Wie man sein Leben kocht
A upbeat documentary about the art of cooking, but also the art of cooking one's life without burning it, adding too much salt or over-cooking it. Together, Doris Dörrie and Zen priest of cookery, Edward Brown, demonstrate that food means much more than just nutrition and that cooking is a feast of the senses, as well as an act of love and generosity.
During the summer of 2006, Doris Dörrie and a small film crew followed Edward Brown to Scheibbs Buddhist Centre in Austria, then to the Tassajara Zen Mountain Center and the San Francisco Zen Center, where Brown taught people of all generations. His recipes are simple, full of taste and highly aromatic. In this film, the camera is a participant observer at his cooking courses, it stands round the floured wooden table, watching the dumplings, the radishes, oranges and the carrots. It is also there when Edward Brown lecturers his students according to Zen master Dogen's teachings of 1238: what, he asks, does cooking and eating mean to the community and the individual? Is cooking a political act? In what way does cooking reflect our approach to life and the world around us?

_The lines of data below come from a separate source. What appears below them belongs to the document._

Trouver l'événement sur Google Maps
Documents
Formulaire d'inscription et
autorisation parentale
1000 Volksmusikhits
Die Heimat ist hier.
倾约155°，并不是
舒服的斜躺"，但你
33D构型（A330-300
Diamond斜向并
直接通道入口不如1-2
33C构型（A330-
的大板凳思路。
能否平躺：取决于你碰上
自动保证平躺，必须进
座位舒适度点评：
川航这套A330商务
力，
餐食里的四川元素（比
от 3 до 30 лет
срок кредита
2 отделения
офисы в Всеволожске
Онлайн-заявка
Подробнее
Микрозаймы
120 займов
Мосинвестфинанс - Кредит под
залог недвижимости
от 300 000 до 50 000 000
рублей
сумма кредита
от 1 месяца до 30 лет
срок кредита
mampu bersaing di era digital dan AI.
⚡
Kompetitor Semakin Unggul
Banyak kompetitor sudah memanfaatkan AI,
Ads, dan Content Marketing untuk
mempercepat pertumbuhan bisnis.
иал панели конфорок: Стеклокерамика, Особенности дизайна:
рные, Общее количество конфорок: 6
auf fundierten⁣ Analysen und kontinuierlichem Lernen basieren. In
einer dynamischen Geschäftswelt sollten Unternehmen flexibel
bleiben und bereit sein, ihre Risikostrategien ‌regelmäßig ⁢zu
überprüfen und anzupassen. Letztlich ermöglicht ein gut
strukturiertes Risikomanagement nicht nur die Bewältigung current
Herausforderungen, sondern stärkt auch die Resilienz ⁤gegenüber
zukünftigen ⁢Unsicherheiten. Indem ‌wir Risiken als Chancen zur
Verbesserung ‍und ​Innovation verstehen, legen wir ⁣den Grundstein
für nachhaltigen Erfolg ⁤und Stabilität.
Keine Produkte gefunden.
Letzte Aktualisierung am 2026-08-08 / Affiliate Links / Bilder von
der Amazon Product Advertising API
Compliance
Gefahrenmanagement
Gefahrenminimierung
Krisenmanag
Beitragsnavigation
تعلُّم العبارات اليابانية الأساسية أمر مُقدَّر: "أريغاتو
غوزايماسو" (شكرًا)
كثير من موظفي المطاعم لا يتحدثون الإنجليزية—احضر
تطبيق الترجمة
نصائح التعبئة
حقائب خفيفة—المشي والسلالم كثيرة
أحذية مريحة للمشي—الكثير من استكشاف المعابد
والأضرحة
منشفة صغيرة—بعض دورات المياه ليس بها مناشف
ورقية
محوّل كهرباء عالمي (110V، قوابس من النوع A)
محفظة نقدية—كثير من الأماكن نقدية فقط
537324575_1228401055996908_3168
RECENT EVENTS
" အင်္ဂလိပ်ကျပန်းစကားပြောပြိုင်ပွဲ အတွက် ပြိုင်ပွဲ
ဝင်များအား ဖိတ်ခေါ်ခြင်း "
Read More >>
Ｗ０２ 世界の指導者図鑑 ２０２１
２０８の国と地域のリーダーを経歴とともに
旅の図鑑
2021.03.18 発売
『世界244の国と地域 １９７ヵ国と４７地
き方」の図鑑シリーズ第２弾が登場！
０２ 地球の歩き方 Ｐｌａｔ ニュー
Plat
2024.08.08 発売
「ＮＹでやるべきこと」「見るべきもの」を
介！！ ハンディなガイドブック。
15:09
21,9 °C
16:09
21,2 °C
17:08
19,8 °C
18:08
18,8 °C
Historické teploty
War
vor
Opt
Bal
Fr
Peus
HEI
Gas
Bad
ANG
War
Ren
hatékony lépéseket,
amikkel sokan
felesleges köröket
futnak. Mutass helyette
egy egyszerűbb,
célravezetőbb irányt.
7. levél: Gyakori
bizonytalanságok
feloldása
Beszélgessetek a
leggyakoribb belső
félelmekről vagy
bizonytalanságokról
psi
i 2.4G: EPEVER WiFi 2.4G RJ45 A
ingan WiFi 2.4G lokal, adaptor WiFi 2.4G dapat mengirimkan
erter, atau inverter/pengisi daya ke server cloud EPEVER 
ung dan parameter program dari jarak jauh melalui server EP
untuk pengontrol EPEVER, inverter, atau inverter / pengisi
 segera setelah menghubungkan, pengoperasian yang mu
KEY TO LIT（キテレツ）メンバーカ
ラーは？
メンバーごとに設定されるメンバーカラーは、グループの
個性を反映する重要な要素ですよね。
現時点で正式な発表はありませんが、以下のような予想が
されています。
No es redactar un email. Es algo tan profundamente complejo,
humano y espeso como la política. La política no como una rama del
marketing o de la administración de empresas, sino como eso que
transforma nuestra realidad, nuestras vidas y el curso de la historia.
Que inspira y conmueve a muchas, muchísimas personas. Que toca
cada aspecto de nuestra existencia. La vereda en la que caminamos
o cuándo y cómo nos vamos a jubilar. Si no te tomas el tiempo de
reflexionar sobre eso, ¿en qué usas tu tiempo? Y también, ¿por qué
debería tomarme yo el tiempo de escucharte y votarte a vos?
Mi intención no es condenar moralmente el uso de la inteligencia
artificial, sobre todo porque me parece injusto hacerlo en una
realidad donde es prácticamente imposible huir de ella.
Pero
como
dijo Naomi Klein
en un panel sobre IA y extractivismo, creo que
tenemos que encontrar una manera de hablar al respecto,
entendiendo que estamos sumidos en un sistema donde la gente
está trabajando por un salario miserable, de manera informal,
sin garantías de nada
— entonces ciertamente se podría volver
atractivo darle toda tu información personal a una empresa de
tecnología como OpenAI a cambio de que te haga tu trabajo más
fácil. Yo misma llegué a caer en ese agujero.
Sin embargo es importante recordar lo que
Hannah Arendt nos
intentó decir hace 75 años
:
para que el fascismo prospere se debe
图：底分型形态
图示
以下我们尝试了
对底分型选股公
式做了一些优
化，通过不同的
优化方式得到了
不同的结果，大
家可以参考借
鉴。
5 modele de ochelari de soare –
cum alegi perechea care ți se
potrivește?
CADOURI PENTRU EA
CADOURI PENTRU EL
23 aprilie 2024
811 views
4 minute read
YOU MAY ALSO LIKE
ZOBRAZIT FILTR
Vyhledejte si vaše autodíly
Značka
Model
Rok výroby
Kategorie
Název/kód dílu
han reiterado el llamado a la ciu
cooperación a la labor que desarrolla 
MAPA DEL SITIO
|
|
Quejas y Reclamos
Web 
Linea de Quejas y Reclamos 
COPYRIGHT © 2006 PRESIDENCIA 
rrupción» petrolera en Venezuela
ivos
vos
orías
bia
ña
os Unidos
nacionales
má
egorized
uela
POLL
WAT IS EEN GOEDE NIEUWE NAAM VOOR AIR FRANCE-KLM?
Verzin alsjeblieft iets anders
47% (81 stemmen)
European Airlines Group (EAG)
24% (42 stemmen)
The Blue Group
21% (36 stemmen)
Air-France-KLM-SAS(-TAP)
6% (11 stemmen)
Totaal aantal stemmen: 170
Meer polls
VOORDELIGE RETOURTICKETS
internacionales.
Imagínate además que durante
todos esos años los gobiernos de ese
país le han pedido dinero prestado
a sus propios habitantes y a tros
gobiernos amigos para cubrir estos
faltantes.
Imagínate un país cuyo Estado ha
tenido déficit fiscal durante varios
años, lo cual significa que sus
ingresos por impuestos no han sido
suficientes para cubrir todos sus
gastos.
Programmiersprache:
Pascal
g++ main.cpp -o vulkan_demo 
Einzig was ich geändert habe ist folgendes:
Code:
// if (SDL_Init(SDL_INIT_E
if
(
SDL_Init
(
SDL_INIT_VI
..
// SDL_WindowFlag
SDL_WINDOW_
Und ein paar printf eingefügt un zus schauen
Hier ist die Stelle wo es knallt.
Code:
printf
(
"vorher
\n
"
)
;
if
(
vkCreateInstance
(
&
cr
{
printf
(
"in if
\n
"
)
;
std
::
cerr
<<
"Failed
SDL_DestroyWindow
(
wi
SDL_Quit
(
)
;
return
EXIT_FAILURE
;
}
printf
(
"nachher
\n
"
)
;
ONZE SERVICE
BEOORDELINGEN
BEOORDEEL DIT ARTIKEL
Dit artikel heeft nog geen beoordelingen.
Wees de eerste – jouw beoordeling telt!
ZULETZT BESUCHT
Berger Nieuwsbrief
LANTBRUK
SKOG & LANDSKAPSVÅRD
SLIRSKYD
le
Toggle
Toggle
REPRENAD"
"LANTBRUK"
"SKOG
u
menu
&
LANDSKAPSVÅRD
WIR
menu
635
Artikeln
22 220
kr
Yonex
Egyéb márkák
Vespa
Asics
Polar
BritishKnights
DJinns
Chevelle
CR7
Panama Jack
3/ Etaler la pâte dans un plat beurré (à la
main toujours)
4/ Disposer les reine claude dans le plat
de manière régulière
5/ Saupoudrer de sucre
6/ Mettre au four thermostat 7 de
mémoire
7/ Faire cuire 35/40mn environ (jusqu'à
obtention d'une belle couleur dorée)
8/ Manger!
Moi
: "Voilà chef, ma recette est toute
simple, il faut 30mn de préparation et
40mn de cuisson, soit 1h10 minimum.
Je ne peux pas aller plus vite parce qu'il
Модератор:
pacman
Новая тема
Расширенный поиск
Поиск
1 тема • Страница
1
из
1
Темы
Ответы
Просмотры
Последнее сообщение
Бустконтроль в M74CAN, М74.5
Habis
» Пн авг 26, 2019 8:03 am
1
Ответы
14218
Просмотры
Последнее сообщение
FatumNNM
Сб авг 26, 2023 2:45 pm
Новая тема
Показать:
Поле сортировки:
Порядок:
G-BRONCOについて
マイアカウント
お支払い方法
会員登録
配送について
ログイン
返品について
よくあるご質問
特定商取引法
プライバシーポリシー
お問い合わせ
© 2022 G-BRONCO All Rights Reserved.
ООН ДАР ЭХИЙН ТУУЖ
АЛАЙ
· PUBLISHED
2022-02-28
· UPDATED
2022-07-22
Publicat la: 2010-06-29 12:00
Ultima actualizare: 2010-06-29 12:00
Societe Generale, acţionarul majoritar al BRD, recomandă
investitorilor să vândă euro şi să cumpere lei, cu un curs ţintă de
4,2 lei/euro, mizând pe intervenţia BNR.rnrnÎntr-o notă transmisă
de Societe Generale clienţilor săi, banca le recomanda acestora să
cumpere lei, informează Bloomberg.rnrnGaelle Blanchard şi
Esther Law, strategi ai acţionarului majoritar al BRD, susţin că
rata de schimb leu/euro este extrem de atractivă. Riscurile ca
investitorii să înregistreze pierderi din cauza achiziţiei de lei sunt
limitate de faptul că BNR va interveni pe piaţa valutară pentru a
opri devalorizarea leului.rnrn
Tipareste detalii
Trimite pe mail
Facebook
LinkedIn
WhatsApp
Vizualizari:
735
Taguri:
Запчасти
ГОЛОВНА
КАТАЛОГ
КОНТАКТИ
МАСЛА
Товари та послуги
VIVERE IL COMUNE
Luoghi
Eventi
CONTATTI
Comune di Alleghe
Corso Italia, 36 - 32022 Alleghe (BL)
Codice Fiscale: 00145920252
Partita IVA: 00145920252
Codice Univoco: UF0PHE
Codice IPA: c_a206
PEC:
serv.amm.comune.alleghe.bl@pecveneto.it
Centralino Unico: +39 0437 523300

While she was in San Francisco, Doris Dörrie took a look at some of the city's fast food restaurants; she also spoke to organic farmers, starving homeless people and to a woman whose diet consists solely of things that other people have throw away. Nowadays, 80 percent of America's population no longer eat at home, or even cook. Anyone who cannot cook and isn't rich has no option but to feed themselves cheaply and poorly. Not having any time to cook and eat together means a loss of community and culture. Learning to cook means learning how rich our own culture is, and taking an active part in its preservation.